Pendant que ces machinations politiques cyniques et réactionnaires sont de plus en plus révélées à la population, une certaine tendance politique ressent le besoin urgent de maintenir les illusions entourant le Parti démocrate et le libéralisme. C'est ainsi que les organisations de la pseudo-gauche qui orbitent autour du Parti démocrate et l'appareil syndical se sont consacrés à appliquer un verni de gauche à de Blasio et à tout le processus électoral bourgeois.

Dans le cas de l'élection municipale de New York, l’International Socialist Organization (ISO) a célébré la victoire de De Blasio dans la primaire du Parti démocrate. Tout en exagérant de façon disproportionnée les illusions populaires maintenues autour de De Blasio, l'ISO a expliqué à ses propres membres et à d'autres éléments de la pseudo-gauche que «notre rôle ne devrait pas être de détruire ces espoirs (comme si nous le pouvions), mais d'essayer de le canaliser dans un mouvement pour le changement». Au lieu de faire campagne pour De Blasio, l'ISO incite ses «activistes» à «demander que lui fasse campagne pour nous».

Tout est conçu dans le but de diriger le mécontentement populaire en toute sécurité derrière la politique du Parti démocrate et ainsi éviter une rupture de la classe ouvrière avec le système bipartite capitaliste.

Similairement, à Minneapolis et Seattle, le groupe Socialist Alternative a mené des campagnes basées sur des programmes minimaux de réforme municipale et des appels à des sections du Parti démocrate et de la bureaucratie syndicale.

Ces efforts sont conçus de façon à obscurcir la réalité essentielle de la vie politique aux États-Unis: la domination d'une minuscule oligarchie qui monopolise la richesse de la société est incompatible avec la démocratie. La politique de l'establishment dans sa totalité, ce qui inclut ses soi-disant représentants libéraux, est dédiée à la défense de la domination de cette couche sociale et à la suppression de toute réelle opposition indépendante. La pseudo-gauche, avec sa continuelle promotion de différentes formes de politique identitaire, se consacre à obscurcir ce conflit fondamental entre la classe dirigeante et la classe ouvrière. Reflétant les intérêts sociaux d'une couche privilégiée de la classe moyenne, elle est déterminée à détourner et écraser cette lutte.

Tout comme avec Obama en 2008, les événements futurs vont exposer le contenu de classe de la politique de de Blasio. La division sociale grandissante à New York et à travers le pays ne peut durer. Elle doit donner naissance à une éruption de la lutte des classes. C'est à ce moment que le véritable caractère des deux partis de la grande entreprise et de tous ses politiciens – ainsi que leurs adjoints petits-bourgeois de la pseudo-gauche – deviendra clair pour des millions de personnes.

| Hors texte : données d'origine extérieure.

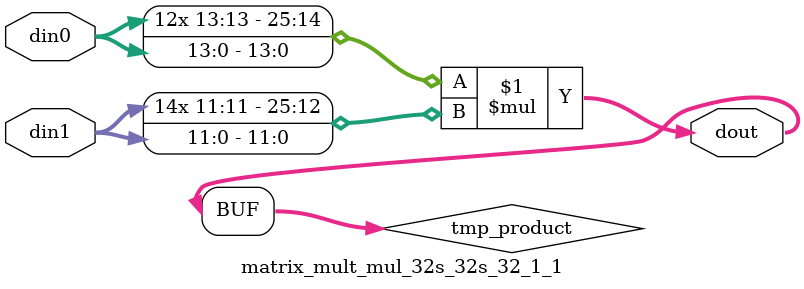
<source format=v>

`timescale 1 ns / 1 ps

 module matrix_mult_mul_32s_32s_32_1_1(din0, din1, dout);
parameter ID = 1;
parameter NUM_STAGE = 0;
parameter din0_WIDTH = 14;
parameter din1_WIDTH = 12;
parameter dout_WIDTH = 26;

input [din0_WIDTH - 1 : 0] din0; 
input [din1_WIDTH - 1 : 0] din1; 
output [dout_WIDTH - 1 : 0] dout;

wire signed [dout_WIDTH - 1 : 0] tmp_product;



























assign tmp_product = $signed(din0) * $signed(din1);








assign dout = tmp_product;





















endmodule

</source>
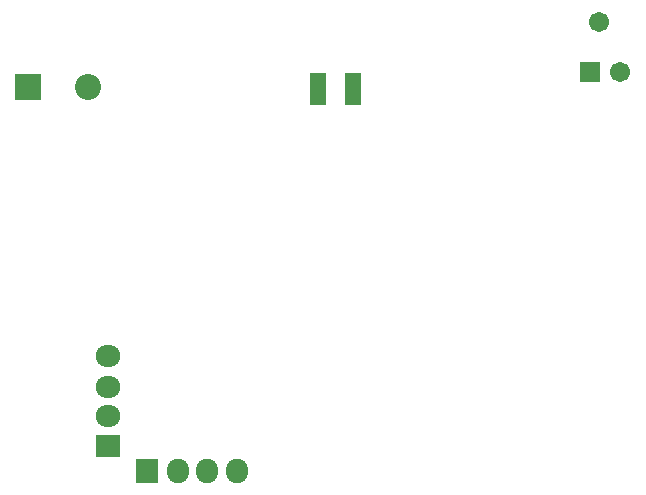
<source format=gbs>
G04*
G04 #@! TF.GenerationSoftware,Altium Limited,Altium Designer,21.0.8 (223)*
G04*
G04 Layer_Color=16711935*
%FSTAX24Y24*%
%MOIN*%
G70*
G04*
G04 #@! TF.SameCoordinates,10F33D99-08B0-41F8-98B5-3503CEFC6C94*
G04*
G04*
G04 #@! TF.FilePolarity,Negative*
G04*
G01*
G75*
%ADD50R,0.0552X0.1064*%
%ADD60C,0.0671*%
%ADD61O,0.0730X0.0830*%
%ADD62R,0.0730X0.0830*%
%ADD63C,0.0867*%
%ADD64R,0.0867X0.0867*%
%ADD65O,0.0830X0.0730*%
%ADD66R,0.0830X0.0730*%
%ADD67R,0.0671X0.0671*%
D50*
X024764Y046203D02*
D03*
X025945D02*
D03*
D60*
X034138Y048445D02*
D03*
X034843Y046772D02*
D03*
D61*
X022071Y033488D02*
D03*
X020081D02*
D03*
X021061D02*
D03*
D62*
X019071D02*
D03*
D63*
X01711Y046285D02*
D03*
D64*
X01511D02*
D03*
D65*
X017748Y037305D02*
D03*
Y035315D02*
D03*
Y036295D02*
D03*
D66*
Y034305D02*
D03*
D67*
X033843Y046772D02*
D03*
M02*

</source>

Les questions décisives pour cette lutte future sont le développement d'un mouvement politique de la classe ouvrière indépendant en opposition au capitalisme, et la construction d'une direction révolutionnaire pour armer ce mouvement d'un programme socialiste et révolutionnaire. Cela veut dire la construction du Parti de l'égalité socialiste.